## EXERCISE OBJECTIVE
Answer these questions from the book review, marking each answer with the same letter as its question.
(a) Which family is at the center of The Fever?
(b) What sport does Eli play?
(c) In what town did the real events that the review says inspired Abbott take place?

Running Hot

The Fever by Megan Abbott

The Fever by Megan Abbott

Megan Abbott is the Edgar-winning author of the novels QUEENPIN, THE SONG IS YOU, DIE A LITTLE, BURY ME DEEP, THE END OF EVERYTHING and DARE ME.  This is her latest book, and it’s sure to cause the same amount of buzz as her previous work.

 Abbott likes dark (as do I).  She is, perhaps, the queen of female-centered noir and like DARE ME, this book focuses on the swamp, Gothic murk of teenage girls. She also knows how to keep the tension mounting, the pages turning.

 Torn from the headlines THE FEVER centers on the close-knit Nash family. Tom is a popular teacher, father to two teens: Eli, a hockey star over whom the girls in town drool, and his strait-arrow, somewhat innocent sister, Deenie.  Their seeming stability, however, is thrown into chaos when Deenie’s best friend Lise is struck by a terrifying, unexplained seizure during class. Deenie and two other members of her circle, uber-popular Gabby and white-haired witchy Skye, live at the eye of the storm, as rumors of a hazardous outbreak spread from the school to the community to the media and police as more girls fall ill.

 Rumors abound.  It’s the recent HPV vaccine the girls got.  It’s asbestos.  It’s the lake, which has, for reasons that are never revealed, turned into a mess of strange algae. Or maybe it’s sex.

 As hysteria swells more girls begin convulsing, vomiting, having hallucinations and landing in the emergency ward.

 Abbott was obviously inspired by recent events in Le Roy, N.Y. where more than a dozen students, mostly girl,  at the same high school developed uncontrollable spasms and Tourette’s-like tics. She’s done a fine job of taking fact and enlarging it for fiction, delving down into the psyche of her characters to explore the mystery of adolescence, particularly as it effects young people with — to varying degrees — traumatic pasts.

## EXCERPTED DATA

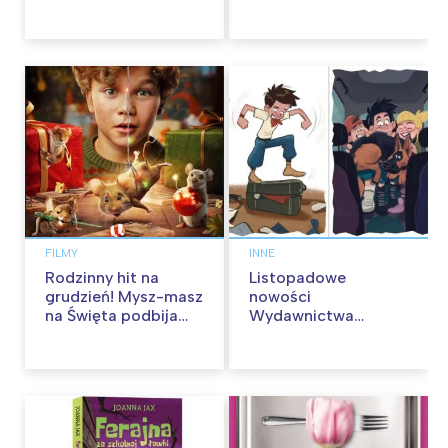
kinach od 12
od 30 stycznia
września
FILMY
INNE
Rodzinny hit na
Listopadowe
grudzień! Mysz-masz
nowości
na Święta podbija
Wydawnictwa
kina pełnią humoru i
Skarpa Warszawska.
przygód
Zaczytaj się jesienią!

## PROBLEM SOLUTION
(a) The Nash family.
(b) Hockey.
(c) Le Roy, N.Y.